With that, the conveyor began again. Slowly, Eurydice entered the final gate. But this time, instead of the wicked sounds of a feeding beast, a low and powerful hum was heard.
After many minutes or hours or lifetimes, the Guardian spoke again.
“The belt only runs one way. You must go in and get her.”
So Orpheus stepped onto the stopped conveyor belt. He came to the barrier that no living man had ever crossed. It opened for him and his sythra. Closing his eyes tightly, he entered.
His eyes saw nothing of the horrors and wonders that surrounded him, for they were only for Eurydice. The hole in her chest had closed, and she was breathing softly. With a cry of joy, Orpheus gathered her in his arms and pulled her from beyond the final gate and out onto the bottom floor of the station.
“Thank you Guardian. But tell me, she is breathing, but when will she awaken?”
“I do not know. I have done my part. The rest is in you.”
“How do I leave?”
“You must go from here to just below the surface level. There is a ship.”

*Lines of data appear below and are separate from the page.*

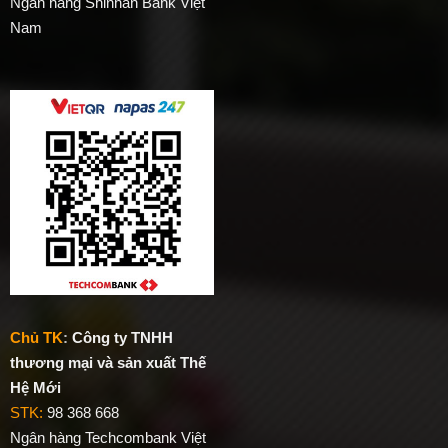
Ngân hàng Shinhan Bank Việt
Nam
Chủ TK
:
Công ty TNHH
thương mại và sản xuất Thế
Hệ Mới
STK:
98 368 668
Ngân hàng Techcombank Việt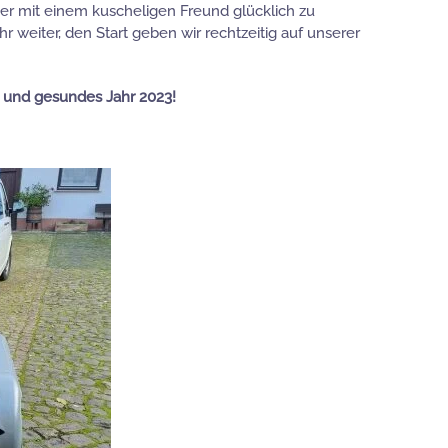
er mit einem kuscheligen Freund glücklich zu
weiter, den Start geben wir rechtzeitig auf unserer
 und gesundes Jahr 2023!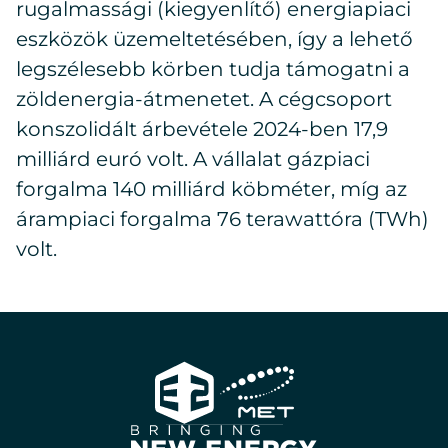
rugalmassági (kiegyenlítő) energiapiaci
eszközök üzemeltetésében, így a lehető
legszélesebb körben tudja támogatni a
zöldenergia-átmenetet. A cégcsoport
konszolidált árbevétele 2024-ben 17,9
milliárd euró volt. A vállalat gázpiaci
forgalma 140 milliárd köbméter, míg az
árampiaci forgalma 76 terawattóra (TWh)
volt.
E2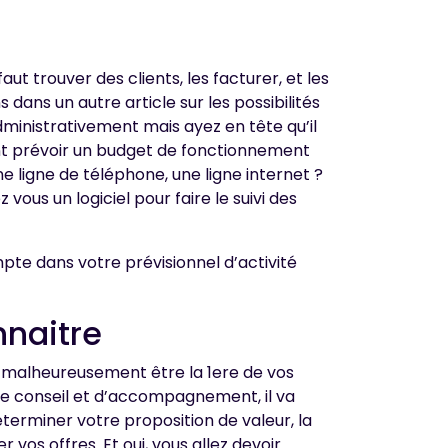
ut trouver des clients, les facturer, et les
ans un autre article sur les possibilités
administrativement mais ayez en tête qu’il
nt prévoir un budget de fonctionnement
e ligne de téléphone, une ligne internet ?
 vous un logiciel pour faire le suivi des
te dans votre prévisionnel d’activité
nnaitre
t malheureusement être la 1ere de vos
de conseil et d’accompagnement, il va
terminer votre proposition de valeur, la
vos offres. Et oui, vous allez devoir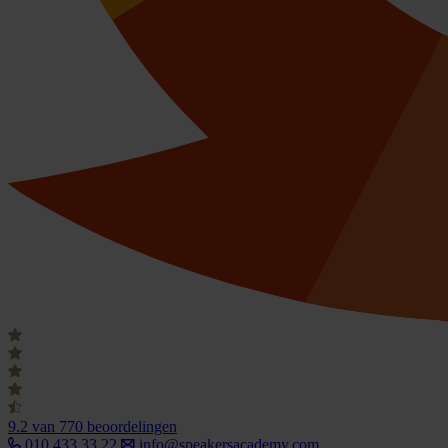
9.2
van 770 beoordelingen
010 433 33 22
info@speakersacademy.com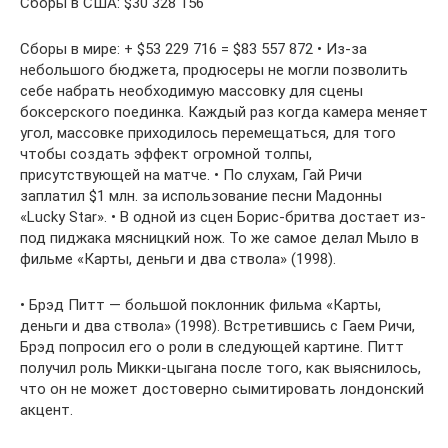
Сборы в США: $30 328 156
Сборы в мире: + $53 229 716 = $83 557 872 • Из-за
небольшого бюджета, продюсеры не могли позволить
себе набрать необходимую массовку для сцены
боксерского поединка. Каждый раз когда камера меняет
угол, массовке приходилось перемещаться, для того
чтобы создать эффект огромной толпы,
присутствующей на матче. • По слухам, Гай Ричи
заплатил $1 млн. за использование песни Мадонны
«Lucky Star». • В одной из сцен Борис-бритва достает из-
под пиджака мясницкий нож. То же самое делал Мыло в
фильме «Карты, деньги и два ствола» (1998).
• Брэд Питт — большой поклонник фильма «Карты,
деньги и два ствола» (1998). Встретившись с Гаем Ричи,
Брэд попросил его о роли в следующей картине. Питт
получил роль Микки-цыгана после того, как выяснилось,
что он не может достоверно сымитировать лондонский
акцент.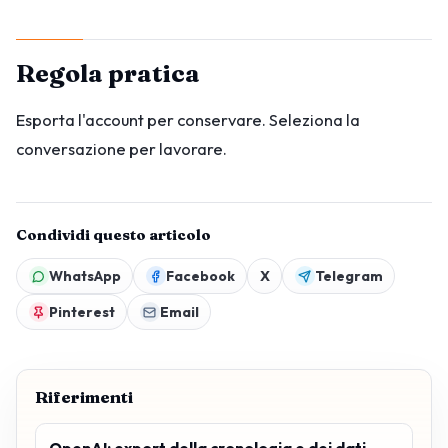
Regola pratica
Esporta l'account per conservare. Seleziona la
conversazione per lavorare.
Condividi questo articolo
WhatsApp
Facebook
X
Telegram
Pinterest
Email
Riferimenti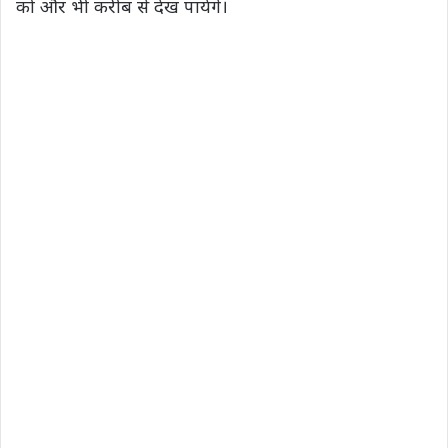
को और भी करीब से देख पायेंगे।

Orpheus ascended from the depths, his unconscious lover clutched tightly to his chest, his sythra on his back. He paid his last money as a bribe to the ferry captain Charon, and settled into the back with Eurydice as the ferry pulled away from Abyssa and into the open spaces of the wastelands between stations.
He spoke to her for hours, imploring her to wake up. Why had the Guardian told him the rest was in him? How could he awaken a person’s mind? How could he give her back her soul?
And then it hit him.
He laid her on the floor and took the sythra from his back.
He started softly, holding one note. The whole universe was in that note, his teacher once told him, and now his soul was in it too. The sythra hummed as he moved into the song, slowly at first, then faster, feeling the strength and speed of his hands, faster than thought, as he added layers and layers of sound.
He heard her breath quicken. He thought he had reached the end of his powers when he played to free the Guardian, but now he played beyond even that. There was nothing in the world but the music, and her.
Her eyes fluttered, then opened. She looked around for a few seconds, and slowly the light returned to her eyes. She looked at him.
“I told you I would remember that song even after I die,” she said, and smiled.